Rei Kawakubo has never made clothing simply for the body—she makes it for the spirit. At the Spring/Summer 2026 Homme Plus show in Paris, she did just that: crafting not suits, but visions.
“Not Suits, But Suits” was the declared concept, but the garments themselves felt more like relics from a post-industrial ritual—a fusion of tailoring and transcendence. With sliced silhouettes, braided wigs, and ceremonial volume, the show wasn’t just about what men wear—it asked why they wear it.

This season, Kawakubo deconstructed the archetype of the suit with surgical precision and poetic rebellion. Jackets came segmented, sliced, or panniered at the hips, turning conventional structure into sculptural abstraction. Lapels were either exaggerated or entirely missing; trousers and shorts hung like pleated banners from the waist, often worn over kilts.

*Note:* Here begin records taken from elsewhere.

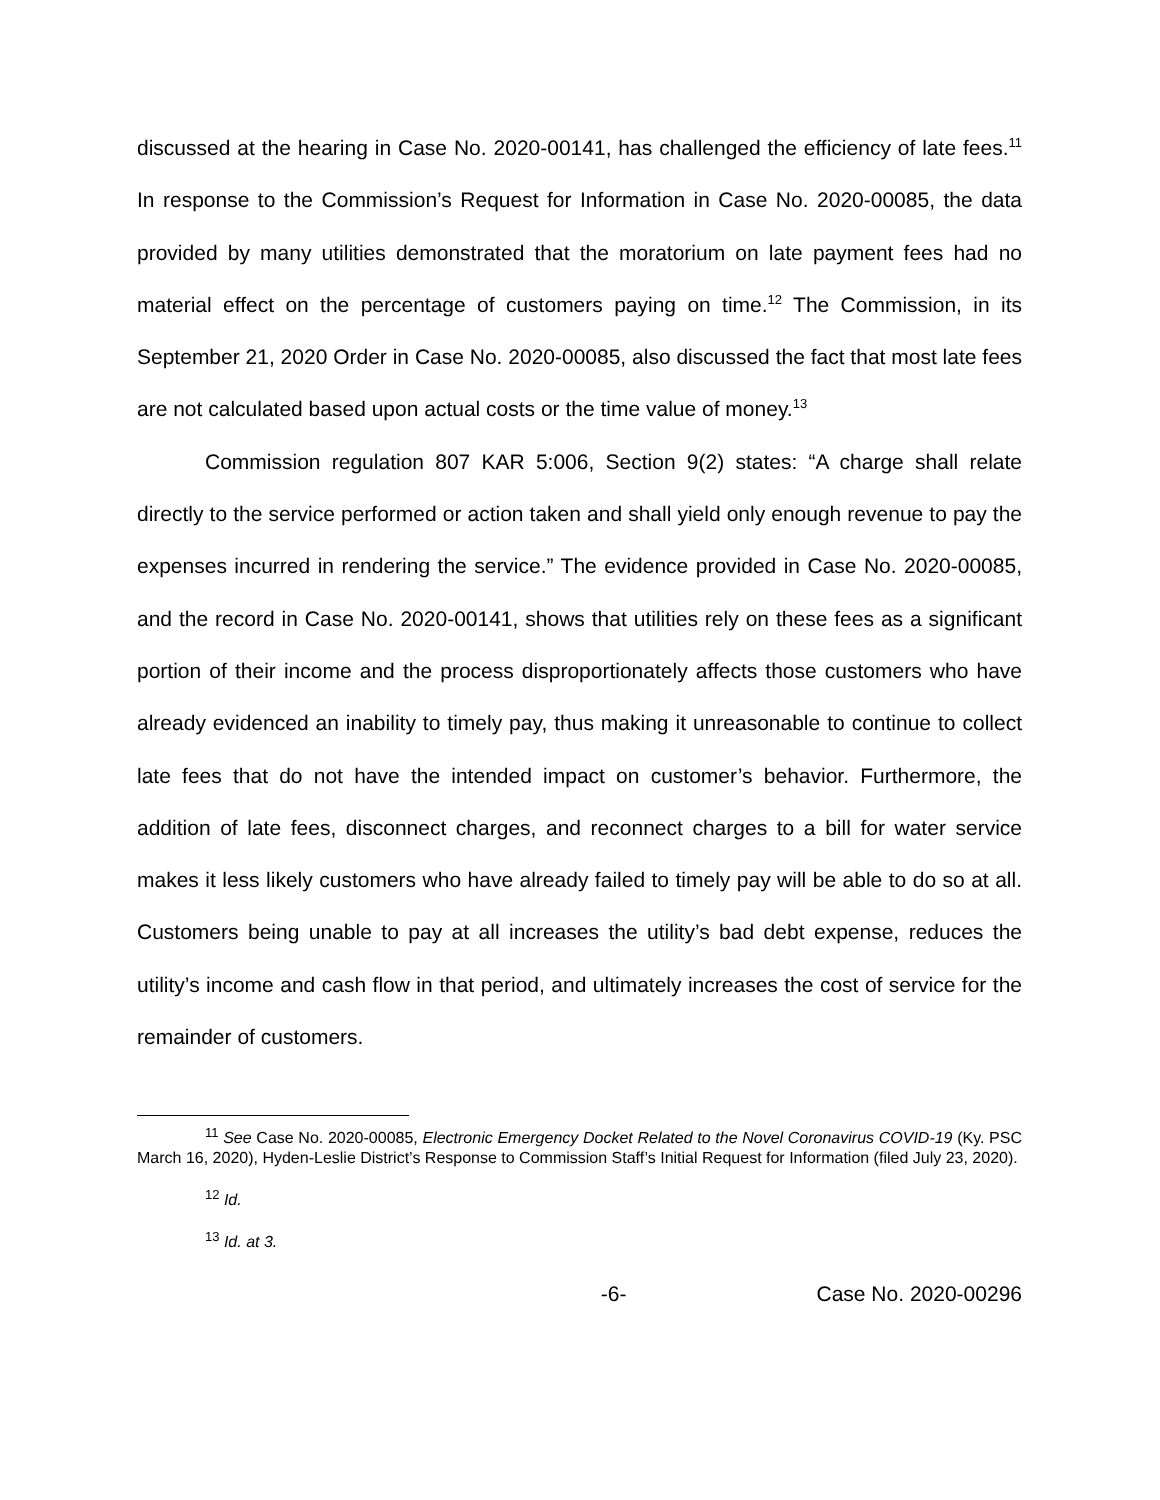discussed at the hearing in Case No. 2020-00141, has challenged the efficiency of late fees.<sup>11</sup> In response to the Commission’s Request for Information in Case No. 2020-00085, the data provided by many utilities demonstrated that the moratorium on late payment fees had no material effect on the percentage of customers paying on time.<sup>12</sup> The Commission, in its September 21, 2020 Order in Case No. 2020-00085, also discussed the fact that most late fees are not calculated based upon actual costs or the time value of money.<sup>13</sup>
Commission regulation 807 KAR 5:006, Section 9(2) states: “A charge shall relate directly to the service performed or action taken and shall yield only enough revenue to pay the expenses incurred in rendering the service.” The evidence provided in Case No. 2020-00085, and the record in Case No. 2020-00141, shows that utilities rely on these fees as a significant portion of their income and the process disproportionately affects those customers who have already evidenced an inability to timely pay, thus making it unreasonable to continue to collect late fees that do not have the intended impact on customer’s behavior. Furthermore, the addition of late fees, disconnect charges, and reconnect charges to a bill for water service makes it less likely customers who have already failed to timely pay will be able to do so at all. Customers being unable to pay at all increases the utility’s bad debt expense, reduces the utility’s income and cash flow in that period, and ultimately increases the cost of service for the remainder of customers.
<sup>11</sup> See Case No. 2020-00085, Electronic Emergency Docket Related to the Novel Coronavirus COVID-19 (Ky. PSC March 16, 2020), Hyden-Leslie District’s Response to Commission Staff’s Initial Request for Information (filed July 23, 2020).
<sup>12</sup> Id.
<sup>13</sup> Id. at 3.
-6- Case No. 2020-00296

This wasn’t officewear—this was armor for an age of spiritual reawakening.
Each look was an assemblage of contradiction: ruffled shirting peeking from under sharply cropped jackets, triple-layered silhouettes that evoked both masculinity and vulnerability. It was tailoring dislocated from function and rededicated to emotion.

There were moments of Victorian drama, Japanese folklore, and club-kid futurism—all threaded together with Kawakubo’s trademark refusal to conform.
If the clothes didn’t make it clear, the staging did: this was not a fashion show, but a rite. Set in an oppressive, airless concrete space likened to a temazcal sweat lodge, models emerged from the heat like high-fashion avatars.

Long black braided wigs swung past waists, recalling ancient ritual and modern performance in equal measure. A soundtrack of guttural chants and humming made the space feel less like a runway and more like a spiritual invocation.

Kawakubo’s stated inspiration—a shaman leading toward peace, love, and fraternity—was woven into every element. This was not about escapism, but transformation. Clothing became the medium through which new identities could be imagined, not just worn.

Layering was a commanding presence. Cropped blazers cloaked ruffled shirting, which spilled over kilts and voluminous pleated trousers. Garments were less worn than stacked, as though the body beneath required shielding or expression—or both.
Exo-garments in dense polycotton drill gave looks a cocooned silhouette, simultaneously severe and comforting.
Some jackets appeared disassembled mid-process, frozen in the act of being put on or taken off. This liminal quality—suspended between states—echoed the show’s metaphysical theme: clothing for those in transit between identities, cultures, or spiritual planes.